Instructions to follow
Copy out every line of the rows below word for word, keeping each line as it appears.

Task input: Begin

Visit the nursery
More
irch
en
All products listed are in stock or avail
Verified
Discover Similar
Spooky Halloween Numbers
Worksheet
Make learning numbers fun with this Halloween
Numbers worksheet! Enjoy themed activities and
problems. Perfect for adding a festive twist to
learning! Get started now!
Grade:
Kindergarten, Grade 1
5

Task input: End

Response
Visit the nursery
More
irch
en
All products listed are in stock or avail
Verified
Discover Similar
Spooky Halloween Numbers
Worksheet
Make learning numbers fun with this Halloween
Numbers worksheet! Enjoy themed activities and
problems. Perfect for adding a festive twist to
learning! Get started now!
Grade:
Kindergarten, Grade 1
5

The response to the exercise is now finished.